WORK TO BE COMPLETED:
Find the line in the data below that contains "Dia do Doador Voluntário de Sangue". Return that line and all the lines after it, unchanged.

_ _ _ _ _ _ _

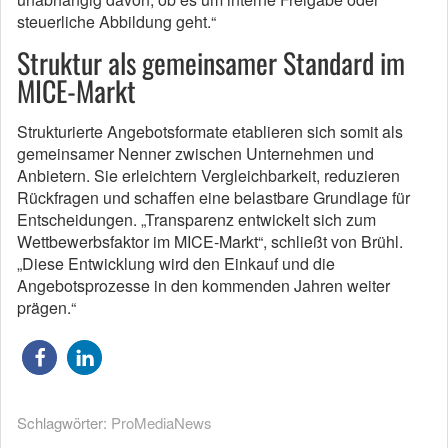
steuerliche Abbildung geht.“
Struktur als gemeinsamer Standard im
MICE-Markt
Strukturierte Angebotsformate etablieren sich somit als
gemeinsamer Nenner zwischen Unternehmen und
Anbietern. Sie erleichtern Vergleichbarkeit, reduzieren
Rückfragen und schaffen eine belastbare Grundlage für
Entscheidungen. „Transparenz entwickelt sich zum
Wettbewerbsfaktor im MICE-Markt“, schließt von Brühl.
„Diese Entwicklung wird den Einkauf und die
Angebotsprozesse in den kommenden Jahren weiter
prägen.“
Schlagwörter:
ProMediaNews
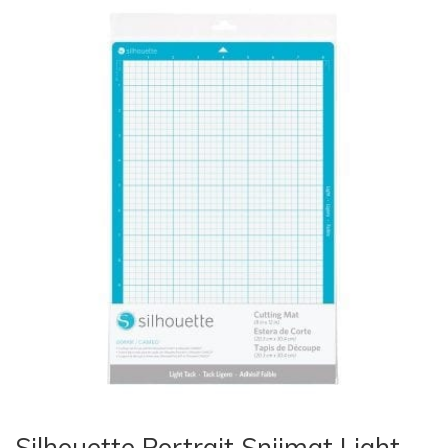
Silhouette Portrait Snijmat Light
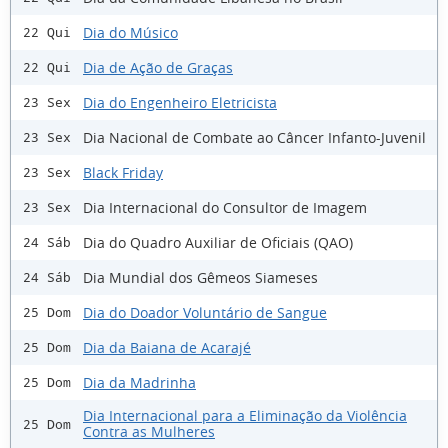
Dia do Músico
22 Qui
Dia de Ação de Graças
22 Qui
Dia do Engenheiro Eletricista
23 Sex
Dia Nacional de Combate ao Câncer Infanto-Juvenil
23 Sex
Black Friday
23 Sex
Dia Internacional do Consultor de Imagem
23 Sex
Dia do Quadro Auxiliar de Oficiais (QAO)
24 Sáb
Dia Mundial dos Gêmeos Siameses
24 Sáb
Dia do Doador Voluntário de Sangue
25 Dom
Dia da Baiana de Acarajé
25 Dom
Dia da Madrinha
25 Dom
Dia Internacional para a Eliminação da Violência
25 Dom
Contra as Mulheres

_ _ _ _ _ _ _

PROBLEM SOLUTION:
Dia do Doador Voluntário de Sangue
25 Dom
Dia da Baiana de Acarajé
25 Dom
Dia da Madrinha
25 Dom
Dia Internacional para a Eliminação da Violência
25 Dom
Contra as Mulheres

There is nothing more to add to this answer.